── EXCERPT PROVIDED ──

Member of the Kansas Senate from the 25th district
- In office January 13, 2019 – November 13, 2025
- Preceded by: Lynn Rogers
- Succeeded by: Silas Miller

Personal details
- Born: November 3, 1951 (age 74)
- Party: Democratic

= Mary Ware (politician) =

American politician

Mary Anita Ware (born November 3, 1951) is an American politician, social justice activist, and businesswoman who served as a member of the Kansas Senate for the 25th Senate district in Wichita, Kansas.

== Career ==
She was elected to the Senate in December 2018 by Democratic Party precinct committee members to succeed Democrat Lynn Rogers, who stepped down to become lieutenant governor of Kansas. In 2020, Ware was elected to a full term in her own right, defeating Republican Vail Fruechting by a margin of 55% to 45% in the general election. In 2024, she was reelected, defeating Republican Keenen Smith 57% to 43%. She resigned from the chamber in November 2025. Outside of her work in the Kansas Legislature, Ware owns a CBD store, American Shaman Botanicals, in Wichita.

───
── EXCERPTED RECORDS ──

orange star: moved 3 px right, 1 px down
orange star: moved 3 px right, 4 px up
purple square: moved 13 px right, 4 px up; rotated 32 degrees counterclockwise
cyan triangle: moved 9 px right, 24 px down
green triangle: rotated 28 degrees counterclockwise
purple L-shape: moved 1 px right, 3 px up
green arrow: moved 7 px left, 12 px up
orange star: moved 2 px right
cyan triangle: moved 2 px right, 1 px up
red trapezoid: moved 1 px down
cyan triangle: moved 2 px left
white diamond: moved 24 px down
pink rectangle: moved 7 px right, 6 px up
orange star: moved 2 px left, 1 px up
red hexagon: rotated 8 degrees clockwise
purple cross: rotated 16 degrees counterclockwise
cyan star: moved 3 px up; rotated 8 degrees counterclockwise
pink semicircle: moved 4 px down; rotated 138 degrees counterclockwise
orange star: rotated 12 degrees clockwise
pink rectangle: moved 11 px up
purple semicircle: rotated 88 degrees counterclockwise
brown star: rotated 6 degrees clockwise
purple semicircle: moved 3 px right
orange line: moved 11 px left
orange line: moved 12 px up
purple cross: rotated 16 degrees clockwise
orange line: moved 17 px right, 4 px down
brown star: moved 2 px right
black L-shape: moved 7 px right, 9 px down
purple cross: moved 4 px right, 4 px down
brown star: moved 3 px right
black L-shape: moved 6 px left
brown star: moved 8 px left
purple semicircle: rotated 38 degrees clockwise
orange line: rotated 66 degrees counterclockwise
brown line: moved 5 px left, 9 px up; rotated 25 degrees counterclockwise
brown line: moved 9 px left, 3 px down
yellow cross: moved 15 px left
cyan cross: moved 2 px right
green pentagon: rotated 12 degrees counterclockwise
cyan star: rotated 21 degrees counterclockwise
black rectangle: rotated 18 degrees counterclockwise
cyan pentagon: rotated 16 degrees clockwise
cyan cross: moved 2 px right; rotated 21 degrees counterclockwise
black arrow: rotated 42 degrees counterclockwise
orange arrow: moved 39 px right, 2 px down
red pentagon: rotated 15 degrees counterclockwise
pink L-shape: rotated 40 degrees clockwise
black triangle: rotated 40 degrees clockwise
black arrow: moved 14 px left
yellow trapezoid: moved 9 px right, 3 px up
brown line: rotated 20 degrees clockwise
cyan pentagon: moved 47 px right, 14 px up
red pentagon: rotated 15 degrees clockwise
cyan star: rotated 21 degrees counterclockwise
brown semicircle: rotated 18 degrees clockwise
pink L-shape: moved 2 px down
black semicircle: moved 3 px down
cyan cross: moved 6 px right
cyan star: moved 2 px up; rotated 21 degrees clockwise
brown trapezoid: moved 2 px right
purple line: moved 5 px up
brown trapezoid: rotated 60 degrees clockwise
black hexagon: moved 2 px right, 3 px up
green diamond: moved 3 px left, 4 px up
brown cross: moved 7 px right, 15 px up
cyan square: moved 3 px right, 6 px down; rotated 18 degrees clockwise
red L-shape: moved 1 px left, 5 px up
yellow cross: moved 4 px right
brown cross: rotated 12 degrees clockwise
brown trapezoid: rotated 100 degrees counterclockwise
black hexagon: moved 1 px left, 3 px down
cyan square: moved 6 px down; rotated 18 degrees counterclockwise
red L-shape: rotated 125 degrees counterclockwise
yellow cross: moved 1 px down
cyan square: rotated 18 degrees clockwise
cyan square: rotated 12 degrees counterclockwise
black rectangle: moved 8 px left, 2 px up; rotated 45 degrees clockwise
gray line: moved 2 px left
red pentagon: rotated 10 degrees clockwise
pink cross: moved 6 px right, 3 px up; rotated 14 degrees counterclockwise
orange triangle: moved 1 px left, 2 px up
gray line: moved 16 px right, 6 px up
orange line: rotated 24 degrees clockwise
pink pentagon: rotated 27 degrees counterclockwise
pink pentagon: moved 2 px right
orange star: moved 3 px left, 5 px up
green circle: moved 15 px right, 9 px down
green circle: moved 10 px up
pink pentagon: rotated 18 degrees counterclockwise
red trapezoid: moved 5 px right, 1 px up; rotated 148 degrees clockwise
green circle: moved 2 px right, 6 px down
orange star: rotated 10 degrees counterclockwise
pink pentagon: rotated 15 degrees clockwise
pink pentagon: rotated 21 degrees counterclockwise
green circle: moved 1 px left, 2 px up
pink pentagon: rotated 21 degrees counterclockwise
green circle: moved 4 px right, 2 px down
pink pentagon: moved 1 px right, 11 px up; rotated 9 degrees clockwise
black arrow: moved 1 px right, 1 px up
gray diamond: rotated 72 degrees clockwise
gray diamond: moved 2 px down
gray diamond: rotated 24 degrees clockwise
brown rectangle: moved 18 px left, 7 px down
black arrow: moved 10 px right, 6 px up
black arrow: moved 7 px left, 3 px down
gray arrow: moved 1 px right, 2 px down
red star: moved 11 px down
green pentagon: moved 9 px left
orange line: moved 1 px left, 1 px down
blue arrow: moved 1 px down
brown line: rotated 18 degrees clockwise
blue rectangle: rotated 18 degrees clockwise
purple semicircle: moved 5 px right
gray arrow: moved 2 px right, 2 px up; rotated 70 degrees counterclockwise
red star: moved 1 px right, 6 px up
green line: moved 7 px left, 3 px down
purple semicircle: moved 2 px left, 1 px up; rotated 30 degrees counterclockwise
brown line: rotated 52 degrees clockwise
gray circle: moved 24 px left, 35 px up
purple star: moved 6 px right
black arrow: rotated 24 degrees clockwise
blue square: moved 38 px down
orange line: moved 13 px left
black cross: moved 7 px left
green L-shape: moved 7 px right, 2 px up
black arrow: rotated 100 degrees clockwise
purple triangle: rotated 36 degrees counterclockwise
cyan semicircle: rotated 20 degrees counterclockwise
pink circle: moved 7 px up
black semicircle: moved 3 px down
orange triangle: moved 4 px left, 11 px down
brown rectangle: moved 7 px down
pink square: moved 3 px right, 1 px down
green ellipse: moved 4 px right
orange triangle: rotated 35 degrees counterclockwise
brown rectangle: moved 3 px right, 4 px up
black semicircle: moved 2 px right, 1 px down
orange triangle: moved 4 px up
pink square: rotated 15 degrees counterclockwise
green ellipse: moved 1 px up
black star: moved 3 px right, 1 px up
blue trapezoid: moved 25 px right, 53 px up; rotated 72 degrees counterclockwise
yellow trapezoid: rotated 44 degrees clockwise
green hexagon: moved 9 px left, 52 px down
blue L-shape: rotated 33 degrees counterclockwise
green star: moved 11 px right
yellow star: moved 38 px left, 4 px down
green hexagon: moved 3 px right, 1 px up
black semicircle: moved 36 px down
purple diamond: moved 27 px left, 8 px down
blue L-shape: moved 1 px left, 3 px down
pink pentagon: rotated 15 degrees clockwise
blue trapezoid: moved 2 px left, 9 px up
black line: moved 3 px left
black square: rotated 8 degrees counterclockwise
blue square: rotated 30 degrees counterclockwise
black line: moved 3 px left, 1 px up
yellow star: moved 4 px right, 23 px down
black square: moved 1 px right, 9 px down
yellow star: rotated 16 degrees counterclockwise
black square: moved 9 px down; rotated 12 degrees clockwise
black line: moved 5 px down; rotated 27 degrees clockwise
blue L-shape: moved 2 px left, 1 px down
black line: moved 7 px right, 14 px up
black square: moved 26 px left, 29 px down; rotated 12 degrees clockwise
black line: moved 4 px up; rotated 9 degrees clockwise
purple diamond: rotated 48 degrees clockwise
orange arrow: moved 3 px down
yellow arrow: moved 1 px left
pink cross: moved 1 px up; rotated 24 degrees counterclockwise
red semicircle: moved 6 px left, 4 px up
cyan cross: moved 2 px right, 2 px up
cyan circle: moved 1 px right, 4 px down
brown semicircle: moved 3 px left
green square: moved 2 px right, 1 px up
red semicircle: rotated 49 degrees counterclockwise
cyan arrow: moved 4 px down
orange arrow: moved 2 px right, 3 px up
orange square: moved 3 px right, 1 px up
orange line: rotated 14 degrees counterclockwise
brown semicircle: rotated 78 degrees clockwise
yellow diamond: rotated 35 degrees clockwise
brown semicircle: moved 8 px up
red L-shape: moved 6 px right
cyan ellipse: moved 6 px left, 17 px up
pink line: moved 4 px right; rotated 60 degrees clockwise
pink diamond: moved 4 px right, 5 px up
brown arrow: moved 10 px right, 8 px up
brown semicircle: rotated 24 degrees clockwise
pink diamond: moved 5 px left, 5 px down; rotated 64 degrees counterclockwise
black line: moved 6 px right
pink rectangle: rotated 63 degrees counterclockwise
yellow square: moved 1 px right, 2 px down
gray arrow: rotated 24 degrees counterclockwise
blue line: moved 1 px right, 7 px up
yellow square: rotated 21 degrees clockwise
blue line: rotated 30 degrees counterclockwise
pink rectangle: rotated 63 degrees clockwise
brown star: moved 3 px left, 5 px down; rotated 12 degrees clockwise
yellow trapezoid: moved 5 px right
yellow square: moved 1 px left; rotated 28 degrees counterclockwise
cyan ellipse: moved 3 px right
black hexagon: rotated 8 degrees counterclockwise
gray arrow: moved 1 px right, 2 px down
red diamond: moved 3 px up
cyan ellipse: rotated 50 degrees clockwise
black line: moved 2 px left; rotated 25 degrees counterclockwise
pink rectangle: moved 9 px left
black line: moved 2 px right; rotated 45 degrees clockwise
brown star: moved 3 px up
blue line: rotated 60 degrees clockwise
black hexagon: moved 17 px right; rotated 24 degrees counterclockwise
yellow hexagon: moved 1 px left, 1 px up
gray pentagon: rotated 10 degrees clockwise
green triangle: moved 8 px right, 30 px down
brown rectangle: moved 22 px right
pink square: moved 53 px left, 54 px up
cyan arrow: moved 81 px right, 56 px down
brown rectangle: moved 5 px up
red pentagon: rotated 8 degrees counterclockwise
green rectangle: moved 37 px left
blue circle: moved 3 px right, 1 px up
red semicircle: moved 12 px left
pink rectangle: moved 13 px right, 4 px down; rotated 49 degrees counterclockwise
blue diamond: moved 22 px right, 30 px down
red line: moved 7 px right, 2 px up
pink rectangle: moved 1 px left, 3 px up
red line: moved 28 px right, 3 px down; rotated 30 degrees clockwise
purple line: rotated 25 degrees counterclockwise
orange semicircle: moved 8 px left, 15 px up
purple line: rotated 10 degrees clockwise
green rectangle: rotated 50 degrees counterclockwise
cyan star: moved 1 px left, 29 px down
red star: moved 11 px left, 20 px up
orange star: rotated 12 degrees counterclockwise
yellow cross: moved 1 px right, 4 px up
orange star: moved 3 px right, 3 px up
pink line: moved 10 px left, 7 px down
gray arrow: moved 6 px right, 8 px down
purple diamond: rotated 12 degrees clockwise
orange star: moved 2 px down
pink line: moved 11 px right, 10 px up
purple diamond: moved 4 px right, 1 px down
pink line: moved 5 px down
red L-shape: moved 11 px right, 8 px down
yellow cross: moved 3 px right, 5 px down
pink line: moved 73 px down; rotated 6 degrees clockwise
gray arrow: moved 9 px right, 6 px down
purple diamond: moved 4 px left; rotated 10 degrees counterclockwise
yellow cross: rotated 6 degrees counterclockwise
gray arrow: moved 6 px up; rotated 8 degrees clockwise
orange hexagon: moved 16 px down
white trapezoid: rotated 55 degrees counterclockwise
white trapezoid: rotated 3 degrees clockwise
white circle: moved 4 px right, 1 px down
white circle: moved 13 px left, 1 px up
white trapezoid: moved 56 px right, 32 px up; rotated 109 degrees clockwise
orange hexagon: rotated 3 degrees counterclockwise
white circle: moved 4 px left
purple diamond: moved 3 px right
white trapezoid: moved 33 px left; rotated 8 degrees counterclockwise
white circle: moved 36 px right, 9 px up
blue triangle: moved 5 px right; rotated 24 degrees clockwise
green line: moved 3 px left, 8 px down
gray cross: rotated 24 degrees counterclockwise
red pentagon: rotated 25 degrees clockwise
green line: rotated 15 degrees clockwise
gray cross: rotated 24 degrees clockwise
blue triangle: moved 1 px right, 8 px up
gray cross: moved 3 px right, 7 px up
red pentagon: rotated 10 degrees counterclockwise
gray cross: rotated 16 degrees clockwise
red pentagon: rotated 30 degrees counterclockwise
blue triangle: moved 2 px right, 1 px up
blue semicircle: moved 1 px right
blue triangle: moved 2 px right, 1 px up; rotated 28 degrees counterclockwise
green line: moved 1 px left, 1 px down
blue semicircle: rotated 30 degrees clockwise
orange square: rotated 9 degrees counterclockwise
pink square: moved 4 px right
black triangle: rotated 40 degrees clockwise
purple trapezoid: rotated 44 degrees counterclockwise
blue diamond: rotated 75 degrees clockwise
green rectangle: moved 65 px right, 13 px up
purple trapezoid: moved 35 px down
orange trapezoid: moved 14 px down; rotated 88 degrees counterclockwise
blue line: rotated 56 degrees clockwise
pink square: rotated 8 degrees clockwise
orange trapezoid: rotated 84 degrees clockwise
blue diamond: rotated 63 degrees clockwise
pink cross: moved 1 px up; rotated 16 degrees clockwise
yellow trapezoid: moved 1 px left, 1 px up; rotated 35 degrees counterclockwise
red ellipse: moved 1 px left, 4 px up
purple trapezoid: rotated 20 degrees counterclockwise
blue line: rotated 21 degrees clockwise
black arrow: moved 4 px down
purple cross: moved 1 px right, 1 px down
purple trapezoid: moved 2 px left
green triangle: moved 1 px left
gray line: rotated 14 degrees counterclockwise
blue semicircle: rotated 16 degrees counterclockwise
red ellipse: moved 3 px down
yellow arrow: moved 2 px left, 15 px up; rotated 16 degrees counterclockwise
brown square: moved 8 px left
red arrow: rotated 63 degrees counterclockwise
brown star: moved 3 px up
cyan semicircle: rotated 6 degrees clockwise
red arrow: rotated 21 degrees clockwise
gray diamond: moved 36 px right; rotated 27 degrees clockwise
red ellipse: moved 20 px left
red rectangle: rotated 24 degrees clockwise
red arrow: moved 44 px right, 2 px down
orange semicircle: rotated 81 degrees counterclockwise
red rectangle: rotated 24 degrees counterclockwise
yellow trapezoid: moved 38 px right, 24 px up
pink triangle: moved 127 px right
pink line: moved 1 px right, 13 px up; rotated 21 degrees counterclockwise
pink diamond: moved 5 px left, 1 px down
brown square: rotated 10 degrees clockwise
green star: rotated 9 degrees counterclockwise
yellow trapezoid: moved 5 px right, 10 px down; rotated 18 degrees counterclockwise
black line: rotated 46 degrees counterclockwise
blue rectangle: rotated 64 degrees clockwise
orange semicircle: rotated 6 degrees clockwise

───

# [WRITTEN TASKS]
a - Determine whether each statement below agrees with the Mary Ware article: (i) Ware first entered the Kansas Senate through a vote of Democratic Party precinct committee members; (ii) in 2024 Ware defeated Vail Fruechting; (iii) Ware owns a CBD store in Topeka. For each, answer yes or no and quote the deciding words of the article.
b - Write out, word for word, the part of the Mary Ware article that opens with the words containing "- Party: Democratic" and closes with "Botanicals, in Wichita.".

# [RESPONSES]
a -
(i) Yes: "She was elected to the Senate in December 2018 by Democratic Party precinct committee members"
(ii) No: "In 2024, she was reelected, defeating Republican Keenen Smith 57% to 43%."
(iii) No: "Ware owns a CBD store, American Shaman Botanicals, in Wichita."

b -
- Party: Democratic

= Mary Ware (politician) =

American politician

Mary Anita Ware (born November 3, 1951) is an American politician, social justice activist, and businesswoman who served as a member of the Kansas Senate for the 25th Senate district in Wichita, Kansas.

== Career ==
She was elected to the Senate in December 2018 by Democratic Party precinct committee members to succeed Democrat Lynn Rogers, who stepped down to become lieutenant governor of Kansas. In 2020, Ware was elected to a full term in her own right, defeating Republican Vail Fruechting by a margin of 55% to 45% in the general election. In 2024, she was reelected, defeating Republican Keenen Smith 57% to 43%. She resigned from the chamber in November 2025. Outside of her work in the Kansas Legislature, Ware owns a CBD store, American Shaman Botanicals, in Wichita.